*** Block opens ***
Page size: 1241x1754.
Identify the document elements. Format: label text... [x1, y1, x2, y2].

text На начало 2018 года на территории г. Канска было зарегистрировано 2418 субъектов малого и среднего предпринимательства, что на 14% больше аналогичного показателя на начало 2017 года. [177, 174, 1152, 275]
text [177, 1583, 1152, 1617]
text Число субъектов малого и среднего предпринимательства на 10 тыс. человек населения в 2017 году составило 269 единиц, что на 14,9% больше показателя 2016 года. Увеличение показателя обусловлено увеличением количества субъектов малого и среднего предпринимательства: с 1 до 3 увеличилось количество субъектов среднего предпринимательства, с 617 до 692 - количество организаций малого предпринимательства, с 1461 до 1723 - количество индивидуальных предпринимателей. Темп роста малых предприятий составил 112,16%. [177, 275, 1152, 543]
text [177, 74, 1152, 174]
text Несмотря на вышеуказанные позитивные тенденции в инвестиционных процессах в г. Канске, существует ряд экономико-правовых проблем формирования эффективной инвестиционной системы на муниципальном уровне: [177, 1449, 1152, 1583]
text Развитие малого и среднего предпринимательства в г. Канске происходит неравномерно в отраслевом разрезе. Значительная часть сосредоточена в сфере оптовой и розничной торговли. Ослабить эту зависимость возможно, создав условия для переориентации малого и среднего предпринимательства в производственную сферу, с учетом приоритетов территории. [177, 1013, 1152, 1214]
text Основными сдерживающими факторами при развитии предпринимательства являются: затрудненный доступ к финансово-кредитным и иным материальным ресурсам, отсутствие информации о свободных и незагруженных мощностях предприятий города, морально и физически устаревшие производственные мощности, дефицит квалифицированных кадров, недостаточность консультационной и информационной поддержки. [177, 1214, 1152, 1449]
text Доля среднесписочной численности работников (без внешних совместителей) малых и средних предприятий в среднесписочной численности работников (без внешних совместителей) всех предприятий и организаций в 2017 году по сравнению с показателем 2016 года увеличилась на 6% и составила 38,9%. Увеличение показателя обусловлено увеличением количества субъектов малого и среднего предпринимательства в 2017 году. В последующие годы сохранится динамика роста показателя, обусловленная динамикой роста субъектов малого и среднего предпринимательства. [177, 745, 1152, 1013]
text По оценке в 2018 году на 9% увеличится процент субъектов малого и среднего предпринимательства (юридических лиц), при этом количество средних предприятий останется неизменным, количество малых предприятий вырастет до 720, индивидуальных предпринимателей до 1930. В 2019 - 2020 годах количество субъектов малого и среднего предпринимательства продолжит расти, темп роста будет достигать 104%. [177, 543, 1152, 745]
*** Block closes ***
*** Block opens ***
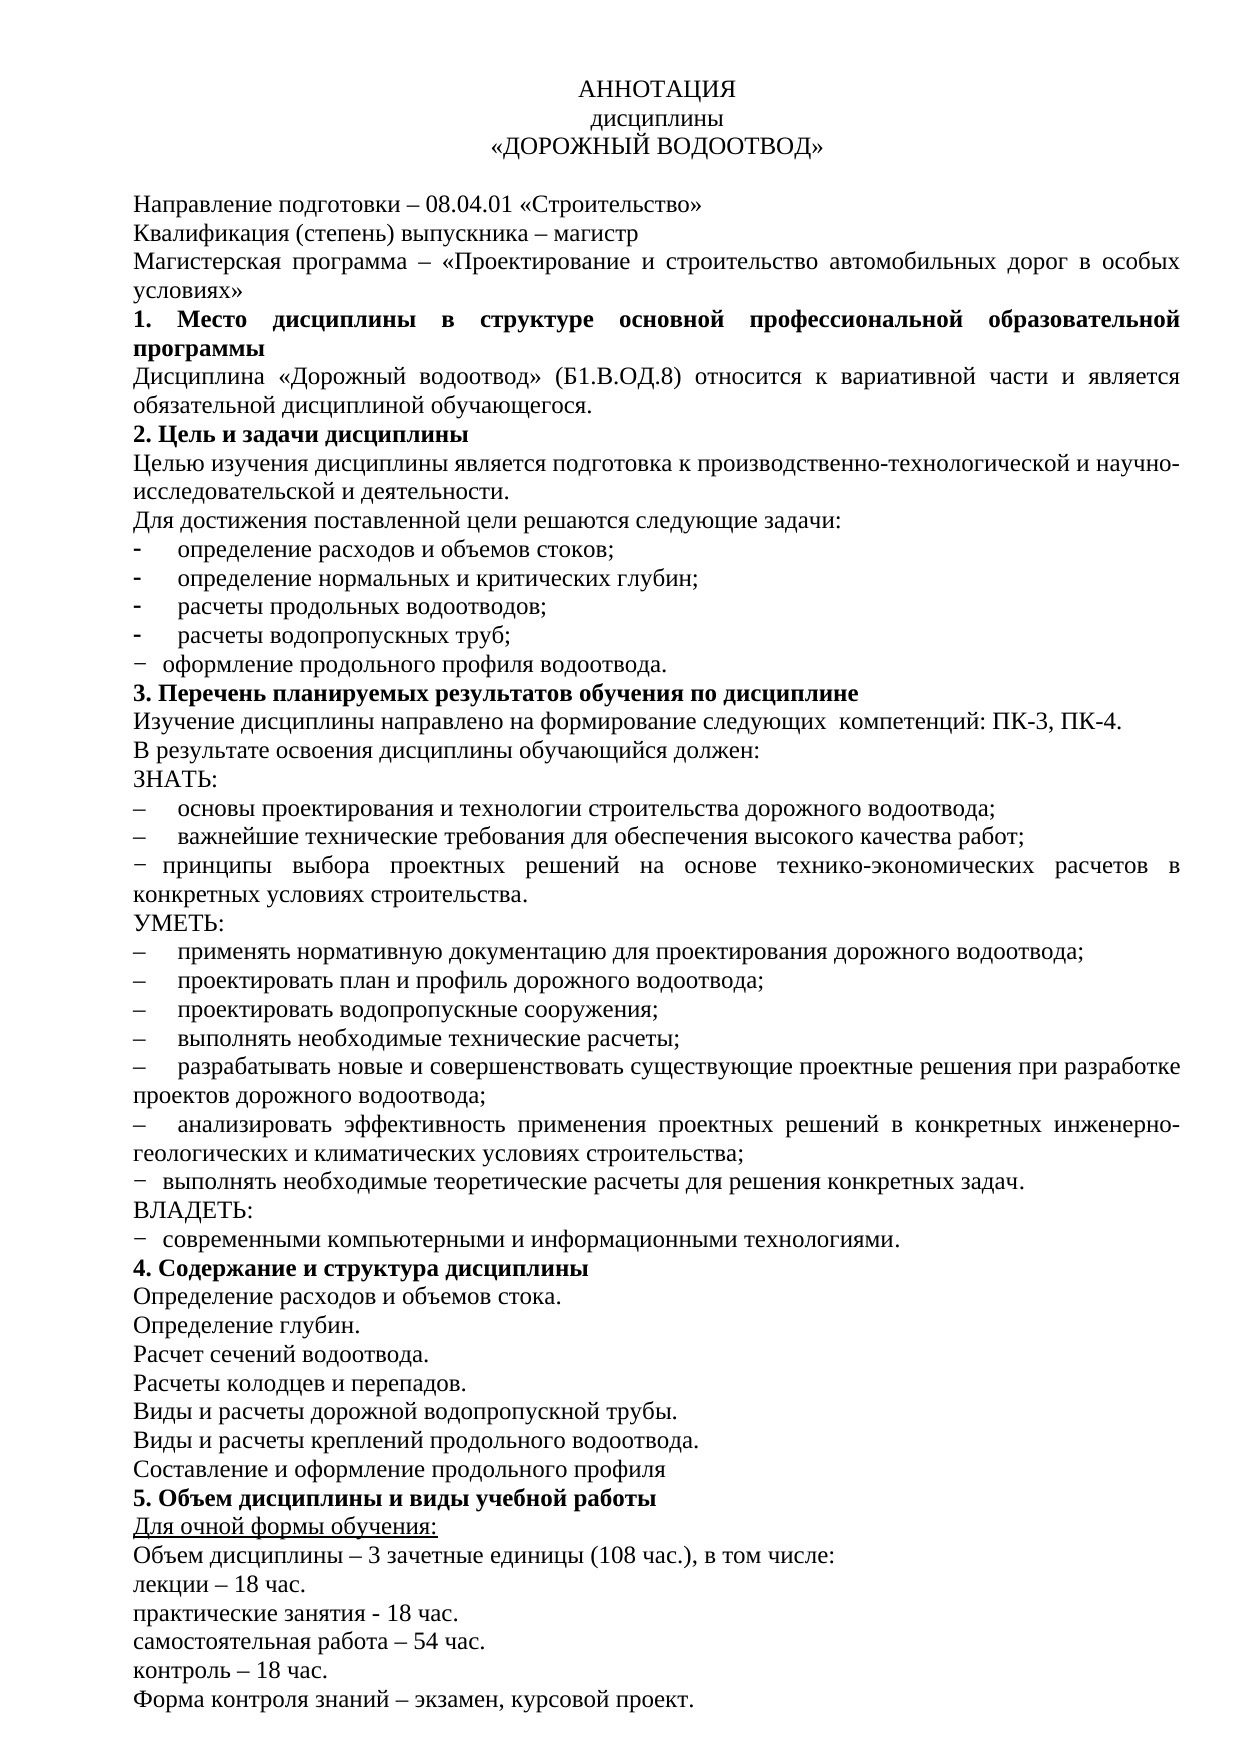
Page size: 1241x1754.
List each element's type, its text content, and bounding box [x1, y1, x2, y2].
*** Block closes ***
*** Block opens ***
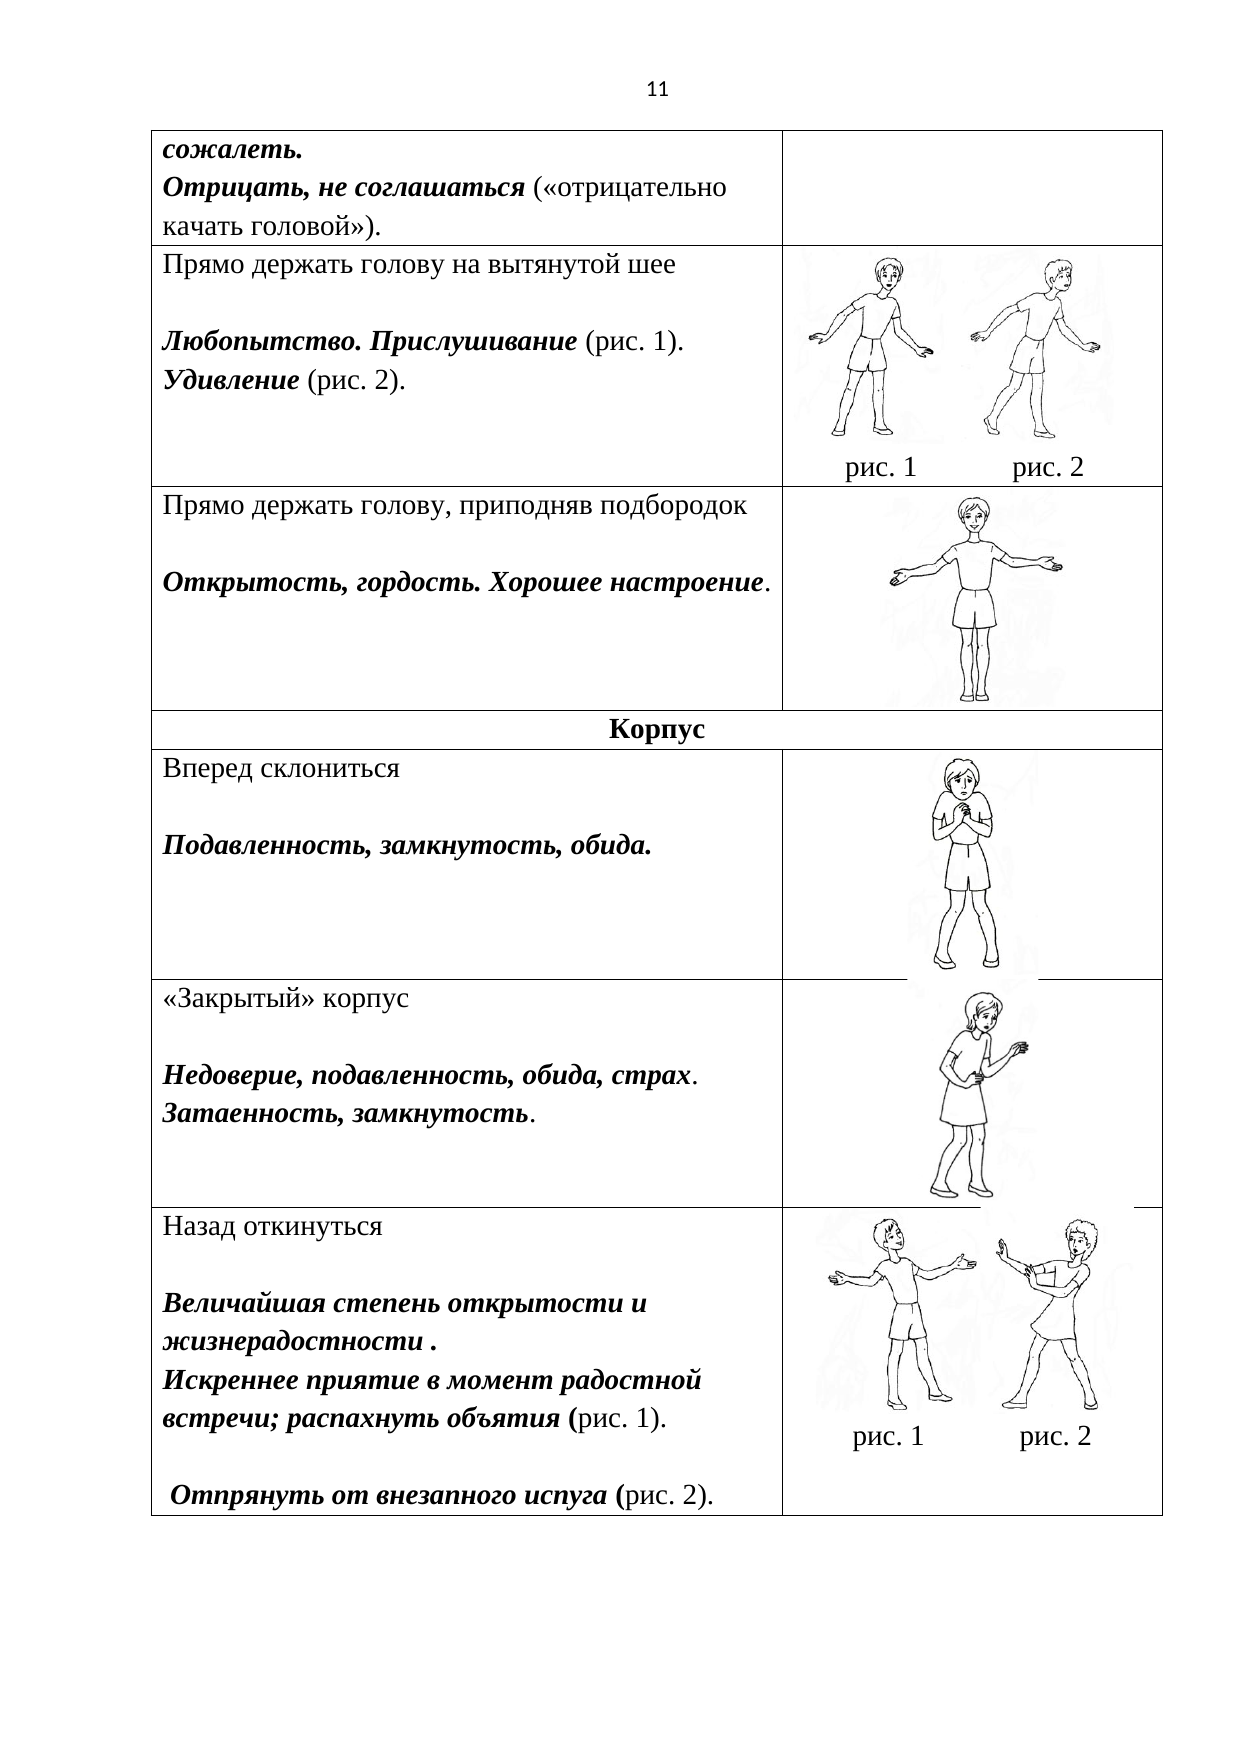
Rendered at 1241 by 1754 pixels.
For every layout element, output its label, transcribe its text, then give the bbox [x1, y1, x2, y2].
*** Block closes ***
Repeat word for word the lines above that run from the line containing "Rendered at 1241 by 1754 pixels." through the line containing "For every layout", both ends included, and nothing else.

Rendered at 1241 by 1754 pixels.
For every layout element, output its label, transcribe its text, then give the bbox [x1, y1, x2, y2].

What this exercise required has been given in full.